And God was angry, like the man in the parable Jesus told in today’s Gospel. God had given His Son to be born as a man in order redeem sinful mankind, starting with the Jews. But they didn’t want God’s greatest gift. In fact, they hated it, hated Him and eventually crucified Him.
But God also knew ahead of time that it would turn out this way. In fact, it had to turn out this way so that the Son of God could die for the sins, not only of the Jews, but also of the Gentiles—of all people. God is determined to have His house filled—determined to give people eternal life, determined to forgive the sins of all those who turn to Jesus in faith. And so He keeps sending messengers out into the world to invite anyone and everyone, Jews and Gentiles, men and women, until His house is full. Anyone who wants Jesus for a Savior can have Him for a Savior and can live under Him in His kingdom and taste the supper of God’s goodness and grace and love. Anyone who wants God for a Father and Jesus for a Brother can have it!
But the Jews weren’t the only ones to refuse God’s invitation. Many who have heard this Gospel, this good news, have found better things to do than to come into God’s kingdom and become members of His holy Christian Church, and many who have become members of the holy Christian Church have since walked away from it, in their hearts, if not with their feet. People want to approach God in their own way, believe their own way, behave their own way. They want to “believe in God,” but only as a minor part of their life. They don’t want their livelihood disturbed by Him, or their traditions, or their family, or their fun. Or, they have simply believed the devil’s lie that rings out in the world, “There is no such thing as ‘God.’ You—you are your own god. You are the master of your fate. Celebrate pride! Just follow your heart and be true to yourself!”

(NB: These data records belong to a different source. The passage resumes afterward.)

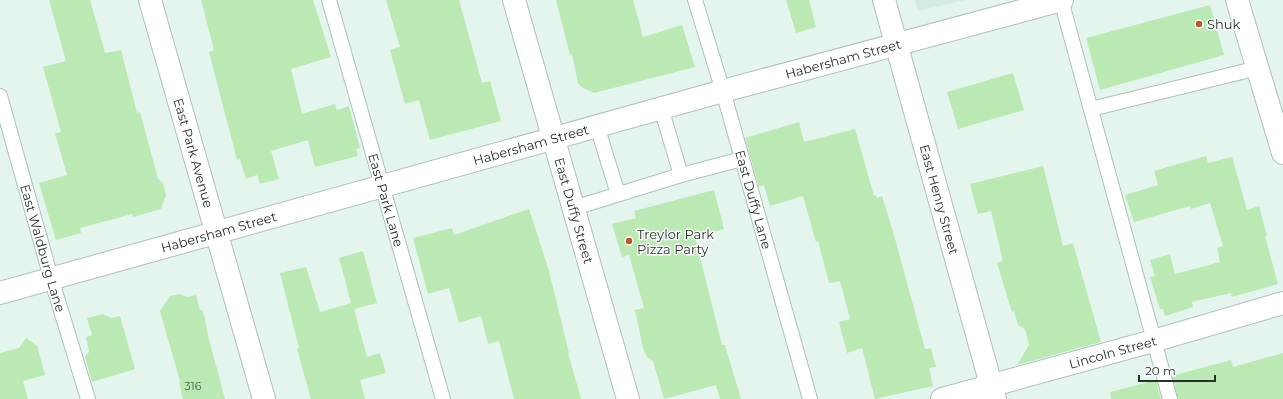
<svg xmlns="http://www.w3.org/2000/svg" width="1283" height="399" font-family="Montserrat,sans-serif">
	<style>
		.built { fill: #d2ece0 }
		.building { fill: #bae9b3 }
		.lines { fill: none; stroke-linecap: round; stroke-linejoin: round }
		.service-casing { stroke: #afc0b8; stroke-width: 16 }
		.minor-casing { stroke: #afc0b8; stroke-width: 24 }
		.tertiary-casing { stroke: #afc0b8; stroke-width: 24 }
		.secondary-casing { stroke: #afc0b8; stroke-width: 24 }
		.service { stroke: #fff; stroke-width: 14 }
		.minor { stroke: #fff; stroke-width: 22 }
		.tertiary { stroke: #fff; stroke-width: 22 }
		.secondary { stroke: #fff; stroke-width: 22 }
		.poi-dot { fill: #be572c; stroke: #fbfefd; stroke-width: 1.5 }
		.labels { text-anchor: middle; stroke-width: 3; stroke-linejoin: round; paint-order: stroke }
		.number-label { font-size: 11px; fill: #4d5e4e }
		.poi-label { font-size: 13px; fill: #29302c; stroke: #fbfefd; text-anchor: start }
		.street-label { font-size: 13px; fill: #29302c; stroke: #fbfefd }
	</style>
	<rect width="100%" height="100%" fill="#e4f5ed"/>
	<polygon class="built" points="915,0 965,0 918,11"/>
	<g class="building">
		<polygon points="49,0 90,0 105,53 121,50 137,113 140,112 158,179 163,183 166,195 161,209 133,217 132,214 80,228 81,233 56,240 39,183 67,175 55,133 61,132 43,67 66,61"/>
		<polygon points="201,0 313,0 331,57 291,69 302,114 335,104 337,110 349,106 360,148 356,149 358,156 315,167 308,140 271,151 279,179 260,184 257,175 246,179 240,159 237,160 209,52 214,50"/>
		<polygon points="386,0 459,0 482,83 490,81 501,121 430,140 419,100 405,104 390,50 400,47"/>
		<polygon points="556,0 633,0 643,37 682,25 695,67 594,93 581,87 578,83 572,54 570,55"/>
		<polygon points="786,0 809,0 816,27 796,33"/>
		<polygon points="1210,5 1224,55 1100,90 1086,38"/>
		<polygon points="1013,73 1024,110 958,129 947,92"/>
		<polygon points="799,122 804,142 855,129 874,196 876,195 877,198 882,196 894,235 925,349 931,348 936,367 929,368 933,386 875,399 862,348 847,353 839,322 850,319 840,281 829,283 818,241 816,242 803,196 770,206 764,185 759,187 745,138"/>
		<polygon points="1206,156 1208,163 1232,157 1247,210 1259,206 1267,236 1265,236 1278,284 1232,297 1231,293 1192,302 1193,307 1165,316 1163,309 1160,309 1150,277 1155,276 1150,260 1170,254 1175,274 1220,262 1217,248 1223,246 1210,203 1191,209 1190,206 1134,222 1125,195 1158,185 1154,171"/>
		<polygon points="1043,166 1063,246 1073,243 1101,342 1017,365 1029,345 1025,329 1018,325 1014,311 1012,312 997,263 1003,261 991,211 978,214 970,184"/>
		<polygon points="714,190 724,229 695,237 722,345 725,345 741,399 720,399 716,385 664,399 653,361 647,357 643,348 635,310 644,308 629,255 622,257 612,224 636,218 634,211"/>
		<polygon points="529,209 549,271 569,353 568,353 581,399 514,399 499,341 488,344 481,316 459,323 449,288 428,294 413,238 452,228 454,235"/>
		<polygon points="363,251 377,303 354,309 367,357 380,353 386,373 360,380 365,399 311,399 297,349 299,348 280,273 306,267 320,312 351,303 339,258"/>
		<polygon points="180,294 187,297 196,295 200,310 202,310 205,318 207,332 225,399 183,399 179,382 180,381 160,311 170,296"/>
		<polygon points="103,314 111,318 120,316 135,369 92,382 85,357 89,352 86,337 92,335 87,318"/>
		<polygon points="26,338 37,346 45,375 23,381 28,399 0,399 0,353 19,348"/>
		<polygon points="1283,353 1283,399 1178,399 1172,376 1231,360 1233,367"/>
		<polygon points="1156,380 1161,399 1111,399 1110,392"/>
	</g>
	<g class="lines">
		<g class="service-casing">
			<g id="service">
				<path id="s1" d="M329,0l114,399"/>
				<path id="s2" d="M695,0l28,91 87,308"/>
				<polyline points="1061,0 1170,399"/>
				<path id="s3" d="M0,96l51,182 37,121"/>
				<polyline points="1091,109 1258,68"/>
				<polyline points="597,126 618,194"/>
				<polyline points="681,175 742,159"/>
				<polyline points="574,208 681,175 661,108"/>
			</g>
		</g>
		<g class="minor-casing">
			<g id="minor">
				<path id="s4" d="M150,0l114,399"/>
				<path id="s5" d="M514,0l114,399"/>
				<path id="s6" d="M942,399l211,-58 130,-38"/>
			</g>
		</g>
		<g class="tertiary-casing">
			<g id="tertiary">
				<path id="s7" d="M0,293l723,-202 339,-91"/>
			</g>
		</g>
		<g class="secondary-casing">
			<g id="secondary">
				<path id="s8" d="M884,0l111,399"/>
				<polyline points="1237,0 1283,153"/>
			</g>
		</g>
		<use href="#service" class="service"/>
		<use href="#minor" class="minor"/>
		<use href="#tertiary" class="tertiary"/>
		<use href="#secondary" class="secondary"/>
	</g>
	<g class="poi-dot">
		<circle cx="1199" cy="24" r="4"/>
		<circle cx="629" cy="241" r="4"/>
	</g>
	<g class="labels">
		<g class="number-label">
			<text x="193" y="390">316</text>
		</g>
		<g class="poi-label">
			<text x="1207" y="29">Shuk</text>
			<text x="637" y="239">Treylor Park<tspan x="637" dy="15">Pizza Party</tspan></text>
		</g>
		<g class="street-label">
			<text dy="5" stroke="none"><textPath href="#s7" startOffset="875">Habersham Street</textPath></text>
			<text dy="5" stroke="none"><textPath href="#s7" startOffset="551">Habersham Street</textPath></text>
			<text dy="5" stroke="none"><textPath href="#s4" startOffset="159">East Park Avenue</textPath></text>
			<text dy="5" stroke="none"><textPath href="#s1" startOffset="208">East Park Lane</textPath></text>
			<text dy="5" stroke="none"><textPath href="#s2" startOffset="208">East Duffy Lane</textPath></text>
			<text dy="5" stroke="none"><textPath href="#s8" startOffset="207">East Henry Street</textPath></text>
			<text dy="5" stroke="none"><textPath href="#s5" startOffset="219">East Duffy Street</textPath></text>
			<text dy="5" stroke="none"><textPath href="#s7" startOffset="227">Habersham Street</textPath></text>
			<text dy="5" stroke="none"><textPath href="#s3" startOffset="158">East Waldburg Lane</textPath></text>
			<text dy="5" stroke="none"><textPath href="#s6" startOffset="177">Lincoln Street</textPath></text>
		</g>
	</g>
	<path d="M1139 375v6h76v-6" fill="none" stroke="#29302c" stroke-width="2"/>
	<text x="1145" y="375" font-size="12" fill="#29302c" stroke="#fbfefd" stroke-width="3" paint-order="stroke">20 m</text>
</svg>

What deadly advice that is! There is only one true God, and it isn’t you, and it isn’t I. He has given us His Word, and in it He has revealed the truth about all things, starting with the truth that Christ Jesus came to save sinners, and that salvation and eternal life are found only in Him. If you want some other supper than the one God has provided for you in Christ, then you will never taste His supper. What you will taste is eternal separation from God the Father. What you will taste is an eternity with a very different father—with the father of lies, also known as Satan or the devil.

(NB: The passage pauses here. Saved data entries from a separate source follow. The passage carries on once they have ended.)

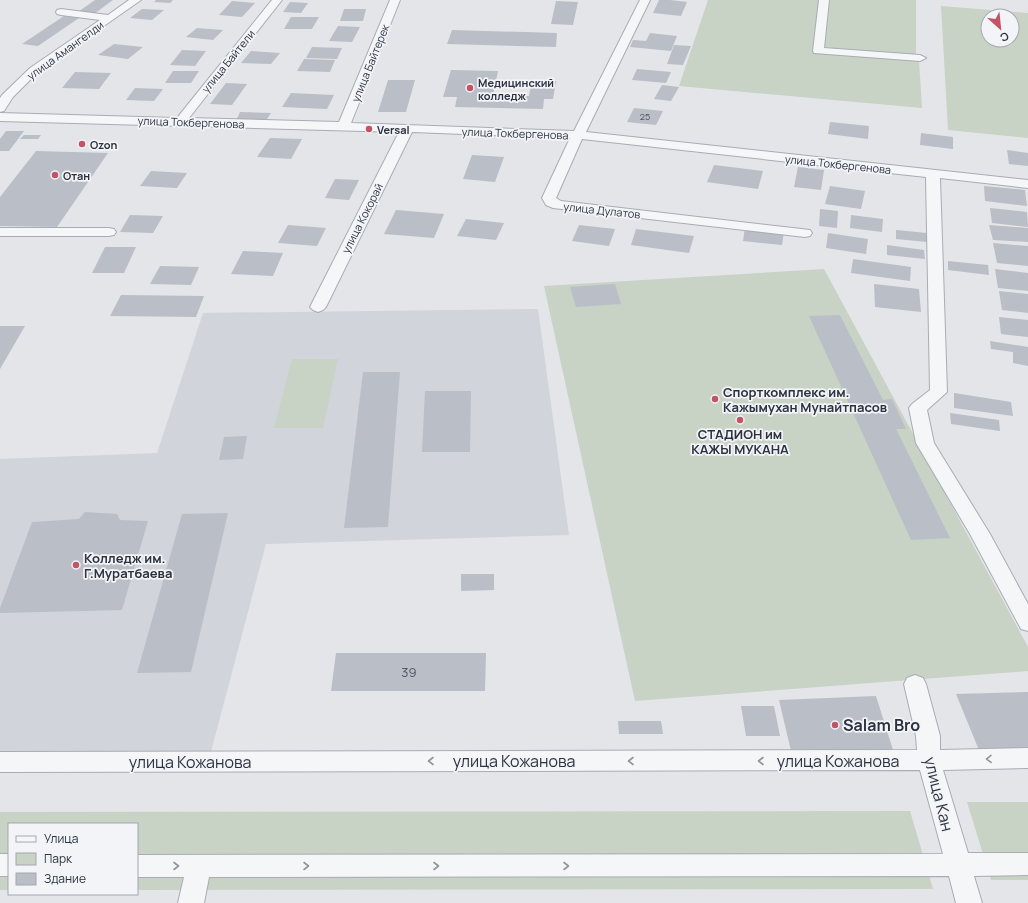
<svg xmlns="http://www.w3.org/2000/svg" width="1028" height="903" viewBox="0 0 1028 903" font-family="Manrope,sans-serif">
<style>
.built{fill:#d1d4db}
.green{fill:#c8d2c5;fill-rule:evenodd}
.building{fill:#babec6}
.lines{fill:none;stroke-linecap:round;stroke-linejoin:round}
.minor-casing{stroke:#a8acb3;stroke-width:2}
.minor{fill:#f5f6f8;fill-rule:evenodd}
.oneway{stroke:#90949c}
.poi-dot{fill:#c15565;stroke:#f2f4f7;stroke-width:1.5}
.labels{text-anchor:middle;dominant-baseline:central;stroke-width:3.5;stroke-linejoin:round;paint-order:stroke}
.far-number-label{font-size:9px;fill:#505662}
.far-street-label{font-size:11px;fill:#2c3340;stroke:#f2f4f7}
.far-poi-label{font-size:11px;font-weight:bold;fill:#2c3340;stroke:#f2f4f7;text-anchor:start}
.poi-label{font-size:13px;font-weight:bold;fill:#2c3340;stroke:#f2f4f7;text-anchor:start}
.near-number-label{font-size:13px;fill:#505662}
.near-poi-label{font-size:16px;font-weight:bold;fill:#2c3340;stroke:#f2f4f7;text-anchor:start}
.near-street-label{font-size:16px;fill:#2c3340;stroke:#f2f4f7}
</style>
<rect width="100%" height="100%" fill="#e3e5e9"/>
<path class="built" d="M538,309L569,535L266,544L208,763H0V459L157,453L203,313Z"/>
<path class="green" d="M708,0H820L813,52L919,61L922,108L679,86Z
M830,0H916V55L823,47Z
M941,6L1028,13V138L948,130ZM988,16H1012V40H988Z
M824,269L1028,647V671L635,701L544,286Z
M292,359H338L323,428H274Z
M967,802H1028V880H991Z
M910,811L933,889L137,890V824H9V890H0V812Z"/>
<path class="building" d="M95,0H113L94,14L78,12Z
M156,0H173L170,3L154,2Z
M659,0H670L687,2L681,16L653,13Z
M232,1L255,3L242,17L219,15Z
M556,1L578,2L573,25L551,24Z
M290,2L308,3L301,13L283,12Z
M142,9L164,10L152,20L130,18Z
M344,9H366L363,21H340Z
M64,16L79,18L38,46L22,44Z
M291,17H319L312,29H284Z
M338,26L360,27L352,42L329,41Z
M197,28L223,30L213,40L186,37Z
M452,30L557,33L556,47L447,44Z
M650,33L677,36L671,51L630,47L633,40L646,41Z
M114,44L143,47L128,59L98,55Z
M674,45L691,46L683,65L667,64Z
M312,47L342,48L337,59L306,58Z
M182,50L206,51L195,66L170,65Z
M251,51L280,53L271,64L241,63Z
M304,59L335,60L330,72L297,71Z
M637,69L671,72L666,83L632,80Z
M451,70L498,71L493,95L529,96L532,80L556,81L553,99H544L543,109L455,107L457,97H443Z
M173,71H199L191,83H165Z
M75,72L111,73L99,89L62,88Z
M388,80H415L406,112H378Z
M226,83L247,84L232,105L210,104Z
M662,85L679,87L671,101L654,99Z
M135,88L163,89L154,101L126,100Z
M291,93L334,95L327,109L282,107Z
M634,108L663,111L656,125L627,122Z
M240,112L271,113L267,119H237Z
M830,122L869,126L868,139L828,134Z
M6,131H24L9,151H0V139Z
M921,133L953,137V149L920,145Z
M24,135H41L38,139H20Z
M270,138L302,139L291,159L257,157Z
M1007,150L1028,153V166L1009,164Z
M36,151L108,153L57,227L0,226V197Z
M472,155L504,157L495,182L463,179Z
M714,165L763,171L758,189L707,182Z
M798,167L824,170L821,190L794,187Z
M151,171L187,173L177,188L140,186Z
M335,179L359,180L349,200L325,198Z
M830,186L865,191L861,209L825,204Z
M984,186L1025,190L1027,206L985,201Z
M990,208L1027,212L1028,227L992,223Z
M820,209L838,211L837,228L819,226Z
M396,210L444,214L434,238L384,234Z
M130,215L163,216L153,233L120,232Z
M851,215L883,219L882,232L850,228Z
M466,219L504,223L496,240L457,236Z
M288,225L326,228L317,246L278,243Z
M579,225L615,229L609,246L572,241Z
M989,225L1028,228V242L993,240Z
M745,227L784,232L782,245L743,241Z
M636,229L694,236L689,253L631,245Z
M896,230L927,233V242L896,239Z
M828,233L868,239L866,254L826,248Z
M993,243L1028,246V266L997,263Z
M887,245L924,250L925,259L887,255Z
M105,247H136L124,273H92Z
M243,251L283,253L273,276L231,274Z
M853,259L911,267L910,281L851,273Z
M948,261L988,265L989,275L948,270Z
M160,266L199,267L191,285L150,284Z
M995,269L1028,273V291L998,288Z
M615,284L621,304L576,307L570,287Z
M874,284L919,289L921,312L875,307Z
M999,291L1028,294V313L1002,310Z
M121,295L204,296L196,317L110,316Z
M840,315L883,400L892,399L906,429H896L950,538L911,540L809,316Z
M999,317L1028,320V337L1001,334Z
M0,326H25L0,369Z
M990,341L1028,347V366L1013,363V352L991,349Z
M363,372H400L388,527L344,528Z
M425,391H471L470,452H422Z
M954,393L1011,402L1013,416L954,408Z
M950,413L999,420L1000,431L951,424Z
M247,436L243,459L219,460L224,437Z
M85,512L117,514L120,520L148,521L122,610L0,613V608L32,522L79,519Z
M228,513L191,672L137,673L182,514Z
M461,574H494V590L461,591Z
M336,653H486L485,691H331Z
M1028,692V753L981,755L956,694Z
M876,696L893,750L791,751L779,700Z
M741,706H774L780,736H746Z
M618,721H661L663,734H619Z"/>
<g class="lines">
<defs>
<path id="minor" d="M129,0H141L38,72L13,97L4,111L0,112V98L2,95L30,68L100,20L61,15L57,14L56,12L57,10L61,9L108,15Z
M272,0H282L189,118L339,122L390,0H400L351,123L574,131L640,0H650L586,132L1028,180V188L940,178L947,392L927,410L934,443L990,534L1028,604V631L1021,629L970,534L916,443L909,408L912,404L930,390L926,177L582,139L556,198L561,201L810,230L812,233L810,236L805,237L553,208L546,205L542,198L570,138L412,132L326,307L323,310L318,312L313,310L310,307L399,132L0,121V113L177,118Z
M819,0H829L824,48L920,55L926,58L920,61L814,53L813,51Z
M0,228H109L114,229L116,232L114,235L109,236H0Z
M915,675L923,678L926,684L940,736V750L1028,748V768L943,770L968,853H1028V875L974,876L982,903H956L949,876L209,877L204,903H178L184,877H137V855L943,854L920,770L0,772V752L917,750L916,736L904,684L907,678Z
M0,854H9V876H0Z"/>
</defs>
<use href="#minor" class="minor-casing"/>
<use href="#minor" class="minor"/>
</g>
<defs><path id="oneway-chevron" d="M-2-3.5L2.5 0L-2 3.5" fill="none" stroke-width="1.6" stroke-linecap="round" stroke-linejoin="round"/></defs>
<g class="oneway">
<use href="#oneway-chevron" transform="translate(989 759) rotate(179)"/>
<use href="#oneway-chevron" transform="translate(431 761) rotate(180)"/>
<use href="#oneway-chevron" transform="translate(631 761) rotate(180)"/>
<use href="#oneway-chevron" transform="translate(761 761) rotate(180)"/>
<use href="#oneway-chevron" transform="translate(176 866)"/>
<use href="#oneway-chevron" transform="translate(306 866)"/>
<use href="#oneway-chevron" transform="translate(436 866)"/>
<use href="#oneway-chevron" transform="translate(566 866)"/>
</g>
<g class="poi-dot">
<circle cx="470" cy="88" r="4"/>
<circle cx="369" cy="129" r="4"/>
<circle cx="82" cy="144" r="4"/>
<circle cx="55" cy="175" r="4"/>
<circle cx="715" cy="399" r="4"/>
<circle cx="740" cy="420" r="4"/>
<circle cx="76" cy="565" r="4"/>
<circle cx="835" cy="725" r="4"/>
</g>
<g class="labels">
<g class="far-number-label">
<text x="645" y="116">25</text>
</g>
<g class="far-street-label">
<text transform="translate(65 50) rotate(-36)">улица Амангелди</text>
<text transform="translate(228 61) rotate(-51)">улица Байтели</text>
<text transform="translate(370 63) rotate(-68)">улица Байтерек</text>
<text transform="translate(191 122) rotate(2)">улица Токбергенова</text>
<text transform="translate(515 133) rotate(2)">улица Токбергенова</text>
<text transform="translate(838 164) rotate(6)">улица Токбергенова</text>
<text transform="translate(602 210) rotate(6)">улица Дулатов</text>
<text transform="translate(362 218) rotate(-63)">улица Кокорай</text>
</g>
<g class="far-poi-label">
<text x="478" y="82">Медицинский<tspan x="478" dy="13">колледж</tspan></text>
<text x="377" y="129">Versal</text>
<text x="90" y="144">Ozon</text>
<text x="63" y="175">Отан</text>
</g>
<g class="poi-label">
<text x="723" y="392">Спорткомплекс им.<tspan x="723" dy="15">Кажымухан Мунайтпасов</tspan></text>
<text x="740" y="434" text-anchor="middle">СТАДИОН им<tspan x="740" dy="15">КАЖЫ МУКАНА</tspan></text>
<text x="84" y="558">Колледж им.<tspan x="84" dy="15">Г.Муратбаева</tspan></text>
</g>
<g class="near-number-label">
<text x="409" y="672">39</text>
</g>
<g class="near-poi-label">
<text x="843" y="725">Salam Bro</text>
</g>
<g class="near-street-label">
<text x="514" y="761">улица Кожанова</text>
<text x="838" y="761">улица Кожанова</text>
<text x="190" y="762">улица Кожанова</text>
<text transform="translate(939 794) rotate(76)">улица Кан</text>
</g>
</g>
<rect x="8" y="823" width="130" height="72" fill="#f2f4f7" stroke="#a3a7ae"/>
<rect x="16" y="836" width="20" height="6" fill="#f5f6f8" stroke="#a3a7ae"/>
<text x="44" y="843" font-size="12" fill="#2c3340">Улица</text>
<rect x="16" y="853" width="20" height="12" fill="#c8d2c5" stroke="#a3a7ae"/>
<text x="44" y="863" font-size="12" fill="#2c3340">Парк</text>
<rect x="16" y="873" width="20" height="12" fill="#babec6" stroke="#a3a7ae"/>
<text x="44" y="883" font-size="12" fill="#2c3340">Здание</text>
<g transform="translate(1000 28) rotate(153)"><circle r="19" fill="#f2f4f7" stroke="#a3a7ae"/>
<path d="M0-3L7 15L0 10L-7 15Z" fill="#c15565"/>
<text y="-6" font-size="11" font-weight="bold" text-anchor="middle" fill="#2c3340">С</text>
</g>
</svg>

But if you want God for a Father, then this is the only invitation that works, to enter His house through His Son Jesus Christ, to come into His holy Christian Church through repentance and Baptism, and then to live as members of His Church, regularly hearing and learning His Word, receiving Christ’s body and blood, each day turning away from sin and living for righteousness, living the life of love that God has set forth for you in His Word.
Still there is room in the Father’s house. Still the word goes out: Come! All things are now ready! As the hymn said, Delay not, delay not, O sinner, draw near. The waters of life are now flowing for thee. No price is demanded; the Savior is here. Redemption is purchased, salvation is free. Hear God, the Holy Spirit, calling you to faith and calling you to remain in the faith and to live as members of His Church. And for as much as we would like — as God would like! — for all men to come to the supper with us, take comfort in the fact that God knew that most of those whom He invites wouldn’t come, and yet He kept inviting until you heard the message, until you came into His house. And now He gives us some small part in extending the invitation to others.
You fathers who are here today, you can’t overestimate how important your role is in that inviting. You can’t overestimate how important your example is to your children. Your example of godliness and faith doesn’t guarantee that your children will come to the Father’s supper. But no one on earth has a greater influence on them than you do. So be the fathers God has called you to be, and leave the rest in the capable hands of the true Father, who will hear your prayers for your children and will work mightily in their lives to coax them into His kingdom and to keep them there.
May He keep all of us there until the day of Christ’s return, when we fully taste and see that the Lord is good! Blessed are they who take refuge in Him! Amen.